In many of her Globe and Mail columns, Margaret Wente challenges academic orthodoxy, so when a blogger who is also a professor at the University of Ottawa blogged about Wente being a plagiarist, I immediately suspected academic sensitivities played a role. As I’ve thought more about this over the past few days (I found out about the case only on Sunday, reading Maclean’s online, after wondering why I couldn’t find Wente’s column in my Saturday Globe and Mail), I’ve concluded that academic sensitivities probably did play a role, and not just in the simple way of an academic wanting revenge, which I at first assumed.

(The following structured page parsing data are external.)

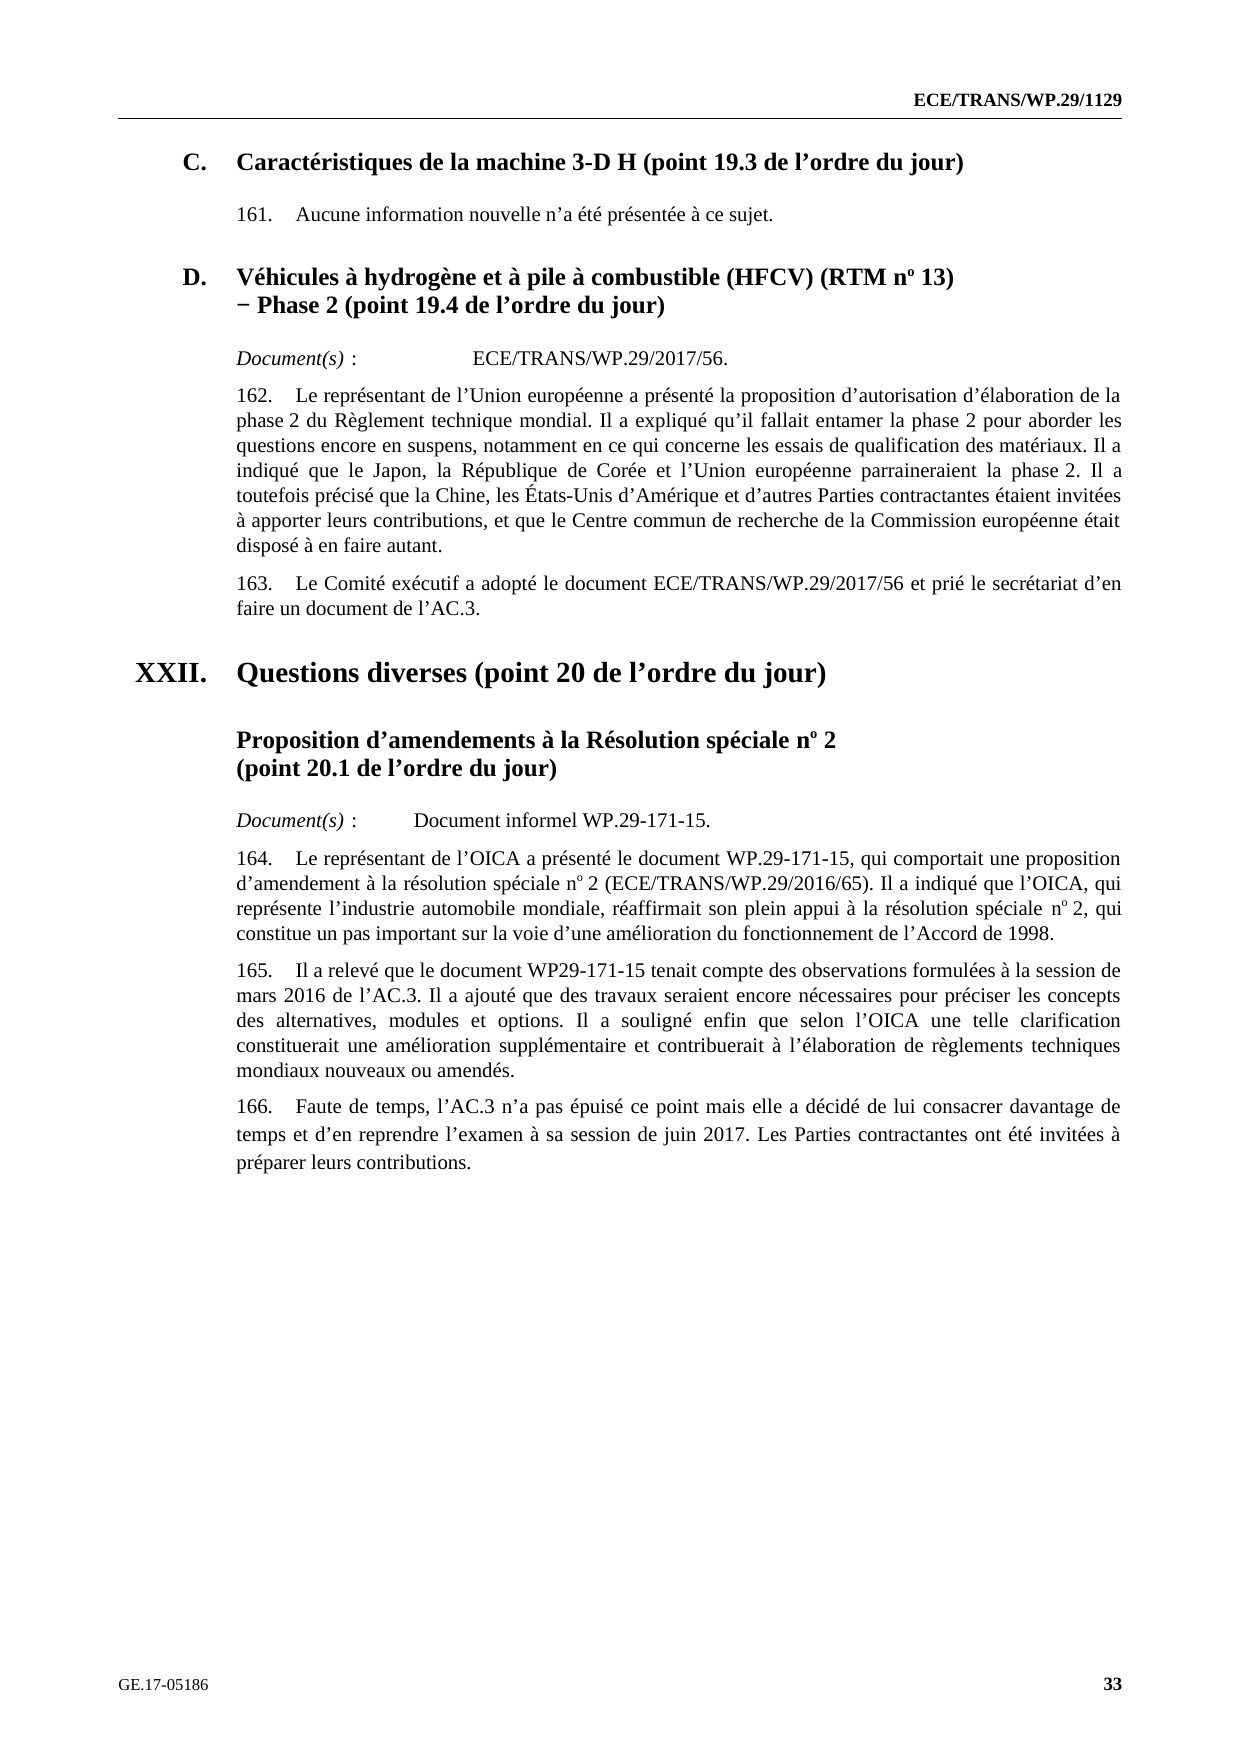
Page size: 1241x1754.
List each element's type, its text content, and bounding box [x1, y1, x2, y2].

text C. Caractéristiques de la machine 3-D H (point 19.3 de l’ordre du jour) [118, 148, 1004, 176]
text Le représentant de l’Union européenne a présenté la proposition d’autorisation d’élaboration de la phase 2 du Règlement technique mondial. Il a expliqué qu’il fallait entamer la phase 2 pour aborder les questions encore en suspens, notamment en ce qui concerne les essais de qualification des matériaux. Il a indiqué que le Japon, la République de Corée et l’Union européenne parraineraient la phase 2. Il a toutefois précisé que la Chine, les États-Unis d’Amérique et d’autres Parties contractantes étaient invitées à apporter leurs contributions, et que le Centre commun de recherche de la Commission européenne était disposé à en faire autant. [236, 382, 1122, 557]
text Faute de temps, l’AC.3 n’a pas épuisé ce point mais elle a décidé de lui consacrer davantage de temps et d’en reprendre l’examen à sa session de juin 2017. Les Parties contractantes ont été invitées à préparer leurs contributions. [236, 1094, 1122, 1174]
text Document(s) : ECE/TRANS/WP.29/2017/56. [236, 344, 1004, 369]
text D. Véhicules à hydrogène et à pile à combustible (HFCV) (RTM no 13) − Phase 2 (point 19.4 de l’ordre du jour) [118, 263, 1004, 319]
text Proposition d’amendements à la Résolution spéciale no 2 (point 20.1 de l’ordre du jour) [118, 726, 1004, 782]
text XXII. Questions diverses (point 20 de l’ordre du jour) [118, 657, 1004, 688]
text Document(s) : Document informel WP.29-171-15. [236, 807, 1004, 832]
text Le Comité exécutif a adopté le document ECE/TRANS/WP.29/2017/56 et prié le secrétariat d’en faire un document de l’AC.3. [236, 569, 1122, 619]
text Le représentant de l’OICA a présenté le document WP.29-171-15, qui comportait une proposition d’amendement à la résolution spéciale no 2 (ECE/TRANS/WP.29/2016/65). Il a indiqué que l’OICA, qui représente l’industrie automobile mondiale, réaffirmait son plein appui à la résolution spéciale no 2, qui constitue un pas important sur la voie d’une amélioration du fonctionnement de l’Accord de 1998. [236, 844, 1122, 944]
text Il a relevé que le document WP29-171-15 tenait compte des observations formulées à la session de mars 2016 de l’AC.3. Il a ajouté que des travaux seraient encore nécessaires pour préciser les concepts des alternatives, modules et options. Il a souligné enfin que selon l’OICA une telle clarification constituerait une amélioration supplémentaire et contribuerait à l’élaboration de règlements techniques mondiaux nouveaux ou amendés. [236, 957, 1122, 1082]
text Aucune information nouvelle n’a été présentée à ce sujet. [236, 201, 1122, 226]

Academics generally have a very harsh view towards plagiarism when it occurs within their profession, and rightly so, given the nature of their profession. Academics are rewarded mainly for their research work, which presumably entails creating new knowledge. If an academic borrows liberally from another academic’s work without giving adequate credit, this amounts to an act of theft, that can seriously hurt the career of the originator of the “new knowledge”. In what is currently their secondary role, teaching and evaluating students, for there to be any fairness in the evaluation system, plagiarism by students has to be taboo.
Although Carol Wainio has pointed out in her blog, Media Culpa, some very interesting efficiencies used by Wente when she writes her columns (particularly one column that Wainio painstakingly dissects and in which, I agree, Wente took these efficiencies too far), I believe it was wrong for Wainio to have applied to the work of a journalist who was writing three opinion pieces each week in a newspaper what would seem to be the same standards that she would apply to academics, or to her university students. Anyone who has read Wente’s columns knows she knows how to write–and doesn’t need to repeat English 101. Also, Wente wasn’t creating new knowledge, or even professing to do so, but only stating her opinion about an existing state of affairs, about which other journalists previously had written.

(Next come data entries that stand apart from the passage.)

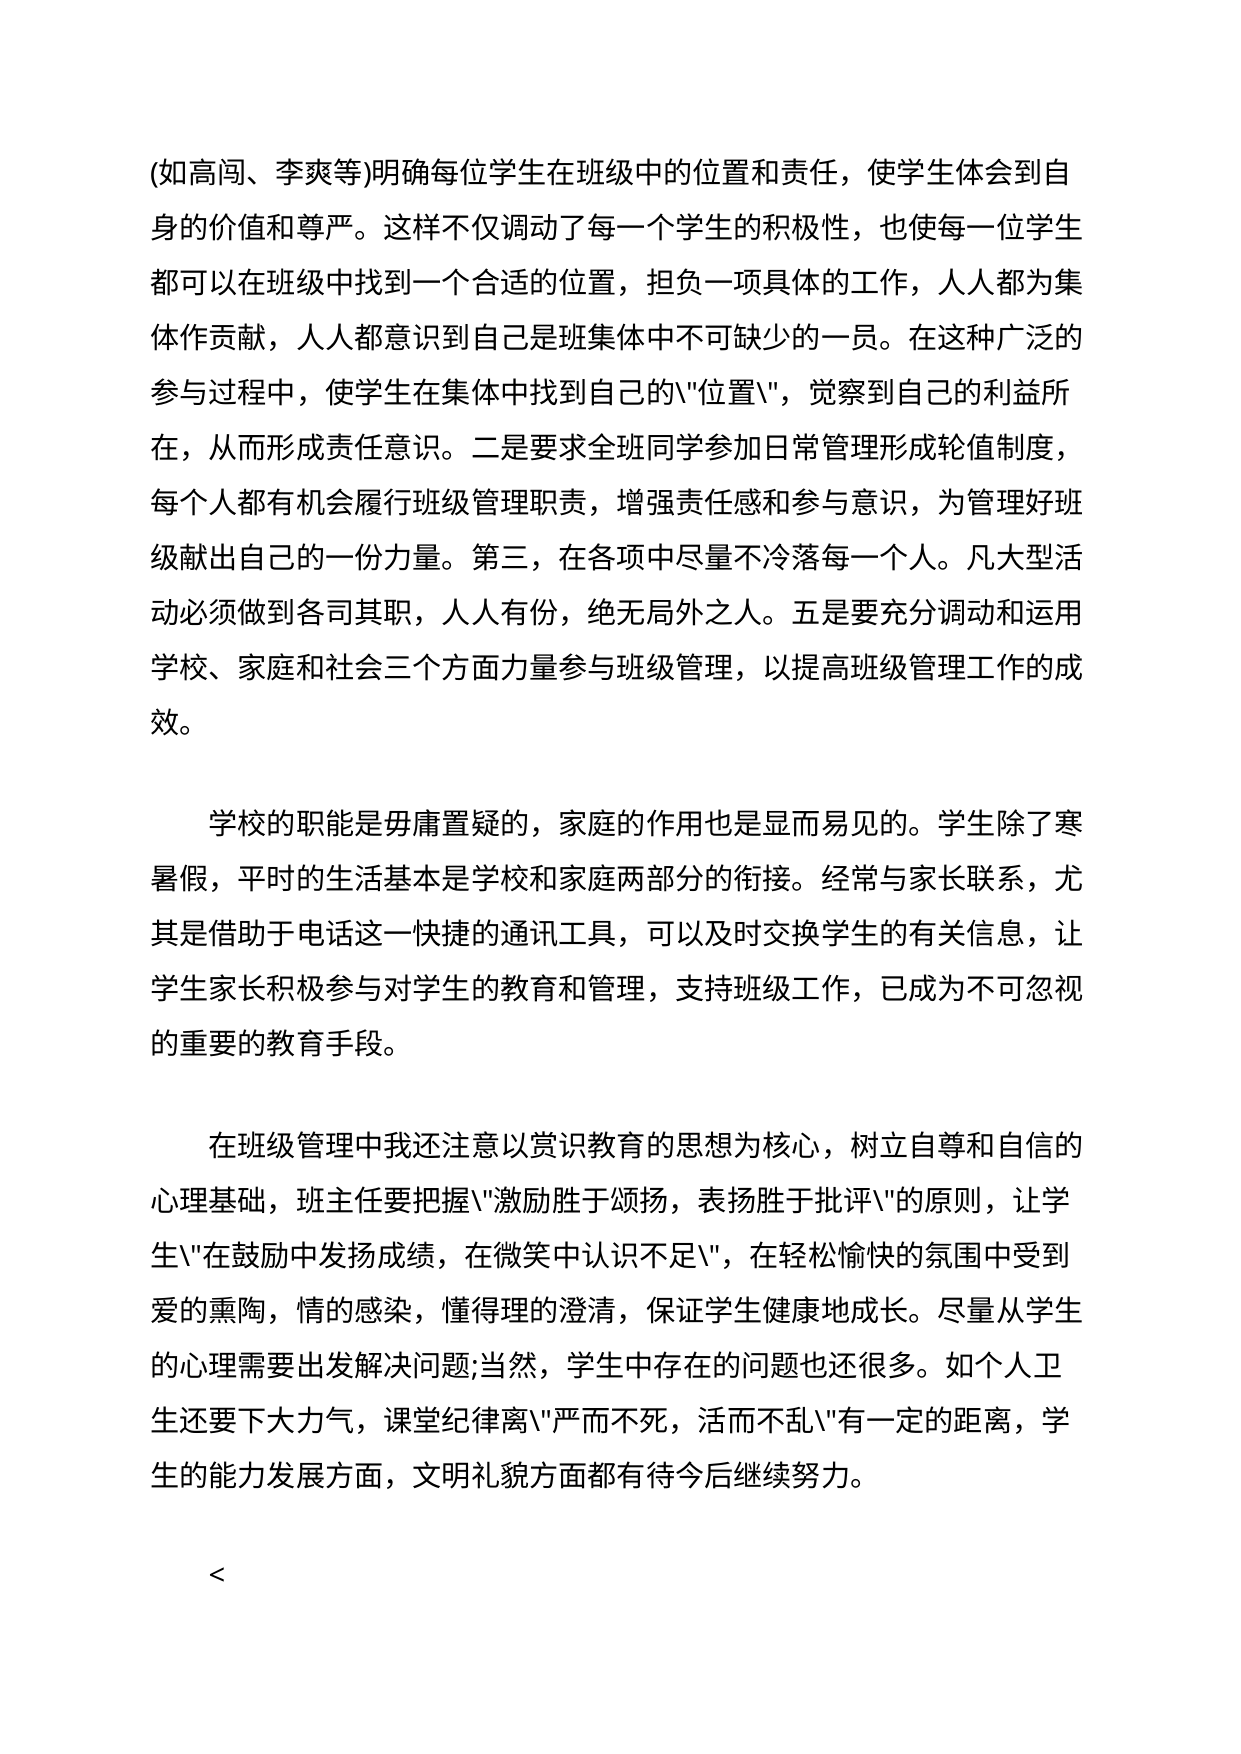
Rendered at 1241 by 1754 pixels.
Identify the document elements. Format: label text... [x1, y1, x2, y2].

text 在班级管理中我还注意以赏识教育的思想为核心，树立自尊和自信的心理基础，班主任要把握\"激励胜于颂扬，表扬胜于批评\"的原则，让学生\"在鼓励中发扬成绩，在微笑中认识不足\"，在轻松愉快的氛围中受到爱的熏陶，情的感染，懂得理的澄清，保证学生健康地成长。尽量从学生的心理需要出发解决问题;当然，学生中存在的问题也还很多。如个人卫生还要下大力气，课堂纪律离\"严而不死，活而不乱\"有一定的距离，学生的能力发展方面，文明礼貌方面都有待今后继续努力。 [150, 1122, 1090, 1494]
text < [150, 1554, 1090, 1593]
text 学校的职能是毋庸置疑的，家庭的作用也是显而易见的。学生除了寒暑假，平时的生活基本是学校和家庭两部分的衔接。经常与家长联系，尤其是借助于电话这一快捷的通讯工具，可以及时交换学生的有关信息，让学生家长积极参与对学生的教育和管理，支持班级工作，已成为不可忽视的重要的教育手段。 [150, 801, 1090, 1063]
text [150, 150, 1090, 741]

We still need plagiarism laws in journalism to protect both writers and the publications in which they publish their work. (According to a detailed entry on Wikipedia about the history of plagiarism, the modern ideals for originality and against plagiarism appeared only in the 18th century, and seem to have been related to the economics of the book trade.) However, as Jesse Brown suggested in his very interesting piece in Maclean’s, “Margaret Wente, remix artist?“, maybe we need to change the standards for journalism somewhat in the current digital age, when we have access to information from so many different sources, and when opinions tend to be formed through a “cut-and-paste” process.
Frankly, I find Wente’s apparent fabrication of an attendee at a political event, presented in her column as an actual person, which Wainio also uncovered, far more unsettling than Wente’s use of a couple of sentences written by another journalist without ‘proper’ attribution. I hope it was a simple mistake, that resulted from Wente having to work too quickly and, in this age of major cutbacks at newspapers, not having adequate editorial support at the Globe and Mail.